Question

An air bi-convex lens of 10 cm radius of curvature is placed in a cylinder of glass (\(n = \frac{3}{2}\)), as shown in the figure. Find the focal length and nature of the lens. If a liquid of refractive index \(n' = 2\) is filled in the lens, then what will be the power and nature of the lens?
\includegraphics[width=0.5\linewidth]{image9.png}

Hint:

When the lens is filled with a liquid, its focal length decreases, and the power increases. A higher refractive index leads to a stronger lens.

Answer 1

A bi-convex lens is a type of lens in which both surfaces are convex. The focal length of a lens is determined by the lensmaker's formula:
\[ \frac{1}{f} = (n - 1) \left( \frac{1}{R_1} - \frac{1}{R_2} \right) \] Where: - \(f\) is the focal length of the lens,
- \(n\) is the refractive index of the material of the lens,
- \(R_1\) and \(R_2\) are the radii of curvature of the two surfaces of the lens.
For a bi-convex lens, \(R_1 = +10~\text{cm}\) (convex surface) and \(R_2 = -10~\text{cm}\) (concave surface).

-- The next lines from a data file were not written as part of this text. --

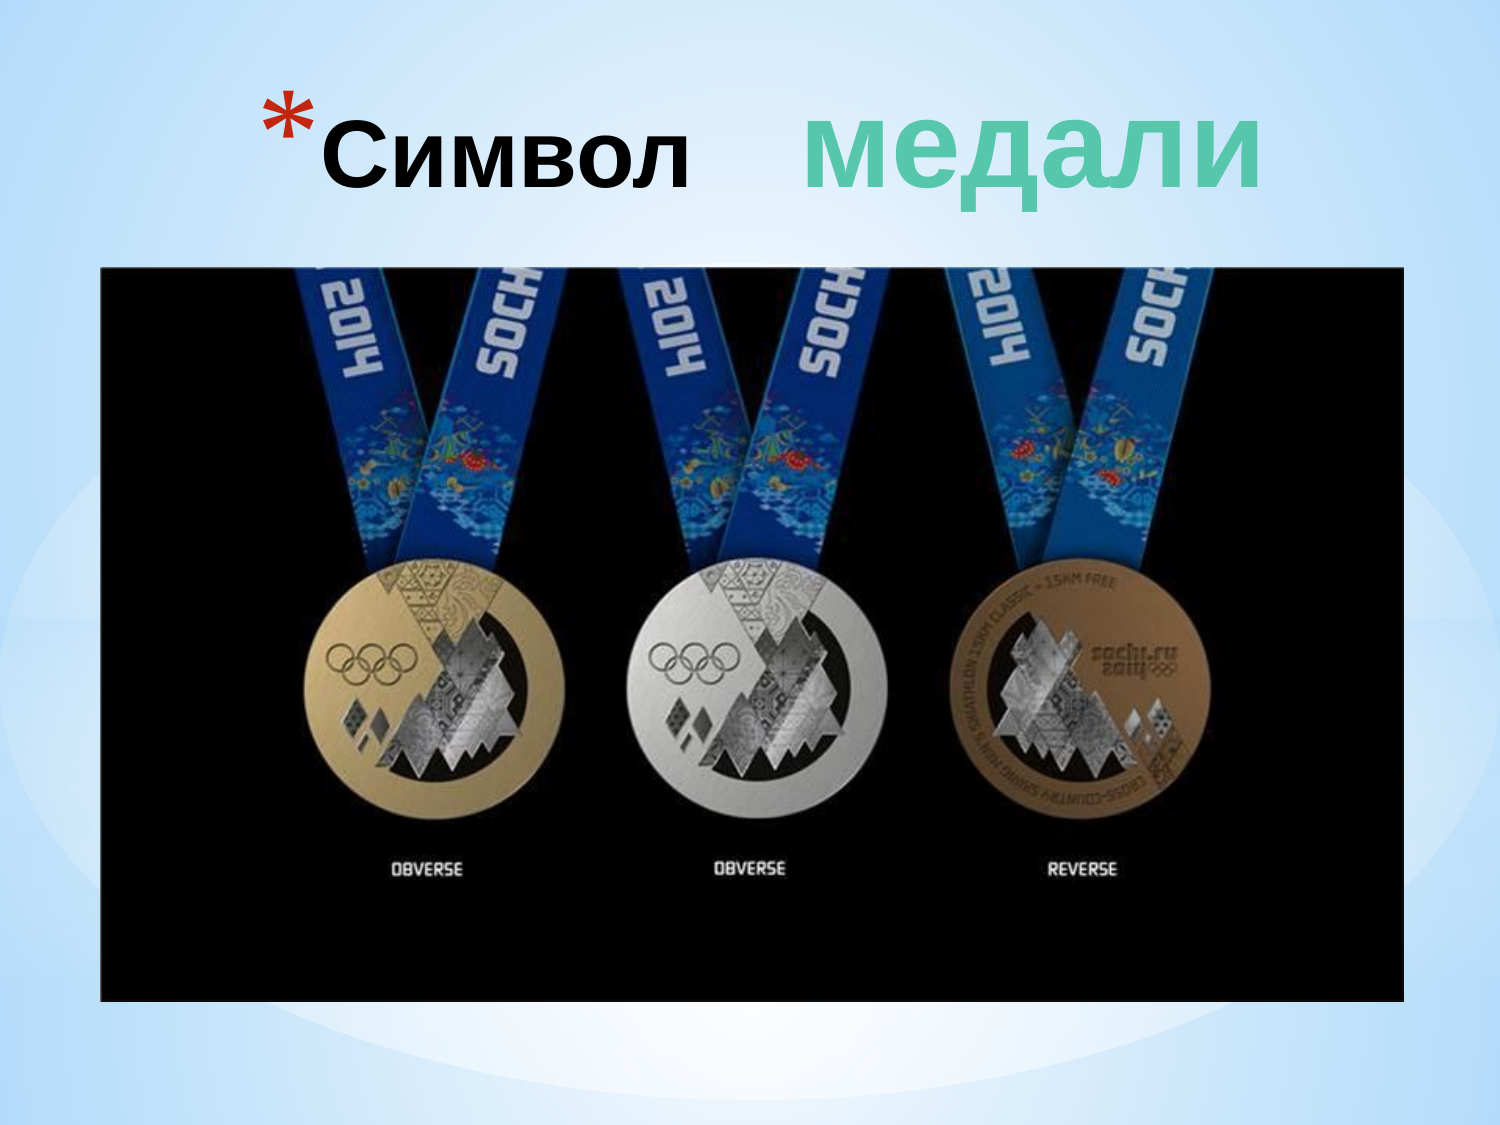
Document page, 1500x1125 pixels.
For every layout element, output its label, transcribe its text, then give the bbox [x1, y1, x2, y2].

title Символ медали [212, 54, 1282, 243]
picture [99, 266, 1404, 1002]
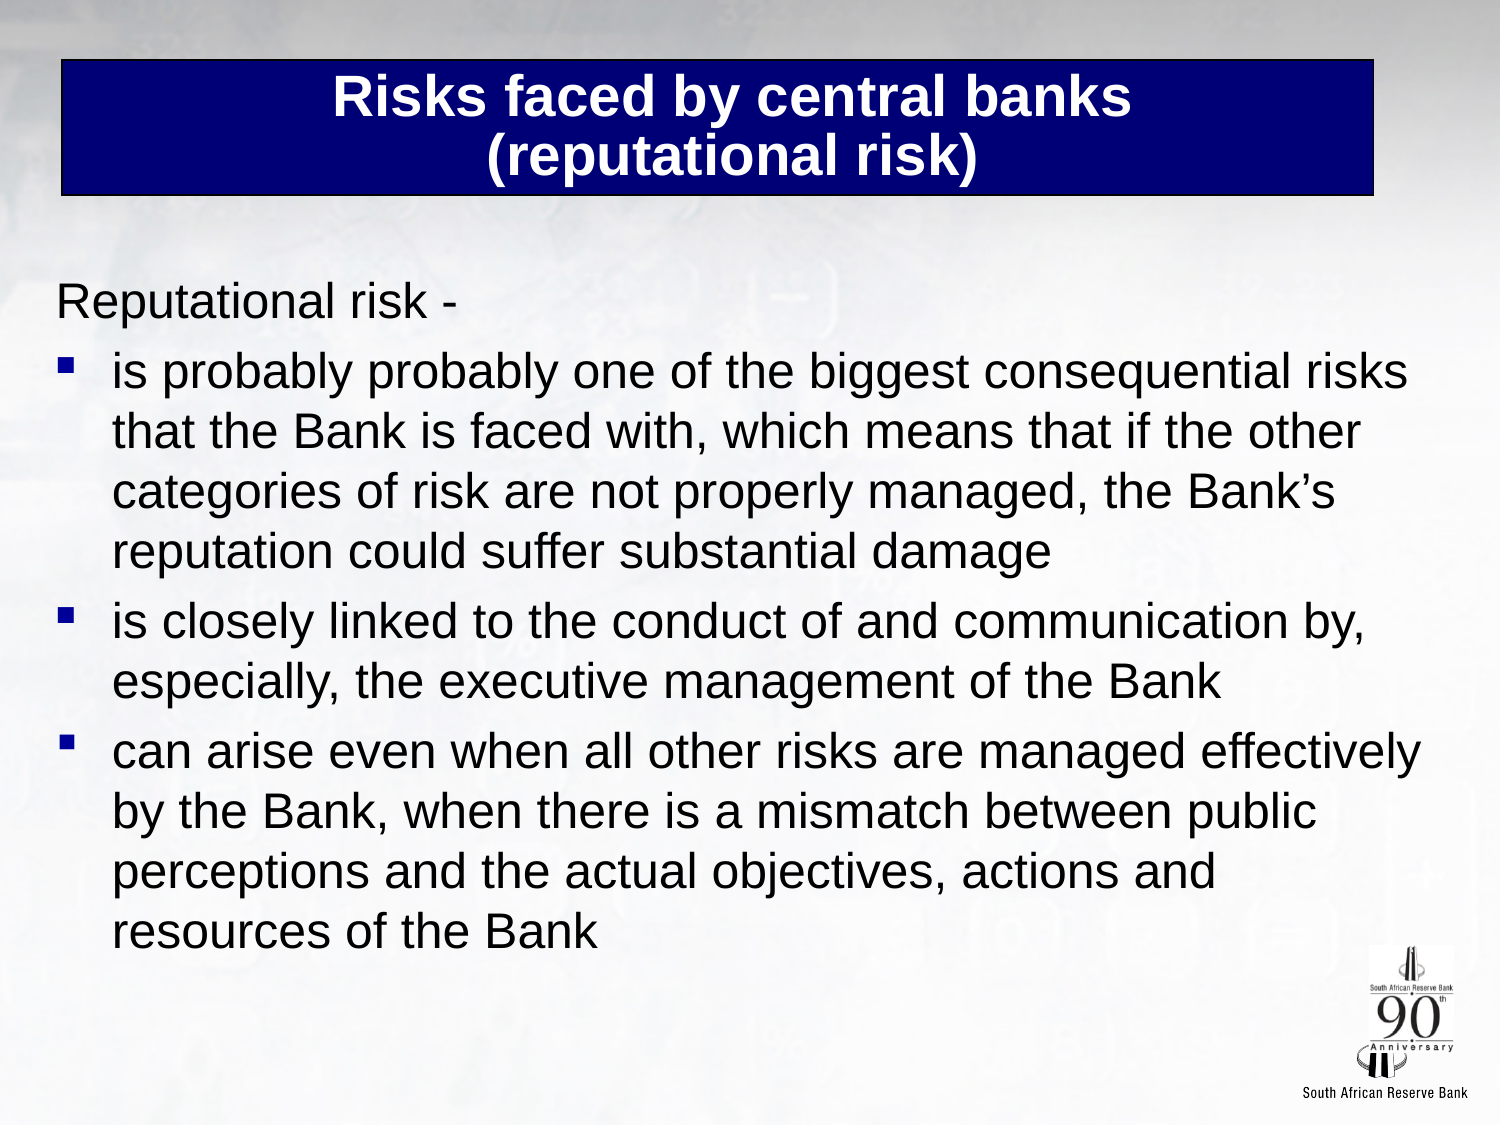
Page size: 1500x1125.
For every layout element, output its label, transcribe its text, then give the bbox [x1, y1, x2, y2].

picture [0, 0, 1500, 1125]
list Reputational risk - is probably probably one of the biggest consequential risks that the Bank is faced with, which means that if the other categories of risk are not properly managed, the Bank’s reputation could suffer substantial damage is closely linked to the conduct of and communication by, especially, the executive management of the Bank can arise even when all other risks are managed effectively by the Bank, when there is a mismatch between public perceptions and the actual objectives, actions and resources of the Bank [40, 260, 1438, 1005]
title Risks faced by central banks (reputational risk) [61, 59, 1374, 196]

The refractive index of the glass is \(n = \frac{3}{2}\).
Substituting these values into the lensmaker’s formula:
\[ \frac{1}{f} = \left( \frac{3}{2} - 1 \right) \left( \frac{1}{10} - \frac{1}{-10} \right) \] \[ \frac{1}{f} = \frac{1}{2} \times \left( \frac{2}{10} \right) \] \[ \frac{1}{f} = \frac{1}{10} \] Thus, the focal length of the lens is:
\[ f = 10~\text{cm} \] The lens is a converging lens because it is bi-convex.
Now, when the lens is filled with a liquid of refractive index \(n' = 2\), we use the modified lensmaker's formula:
\[ \frac{1}{f'} = (n' - 1) \left( \frac{1}{R_1} - \frac{1}{R_2} \right) \] Where \(n' = 2\) is the refractive index of the liquid. Substituting the values into the formula:
\[ \frac{1}{f'} = \left( 2 - 1 \right) \left( \frac{1}{10} - \frac{1}{-10} \right) \] \[ \frac{1}{f'} = 1 \times \left( \frac{2}{10} \right) \] \[ \frac{1}{f'} = \frac{2}{10} \] Thus, the new focal length of the lens when filled with liquid is:
\[ f' = 5~\text{cm} \] The nature of the lens remains converging, but its focal length decreases due to the increased refractive index.
The power \(P\) of the lens is given by:
\[ P = \frac{1}{f} \] The power in air is:
\[ P = \frac{1}{10} = 0.1~\text{diopters} \] The power in the liquid is:
\[ P' = \frac{1}{5} = 0.2~\text{diopters} \]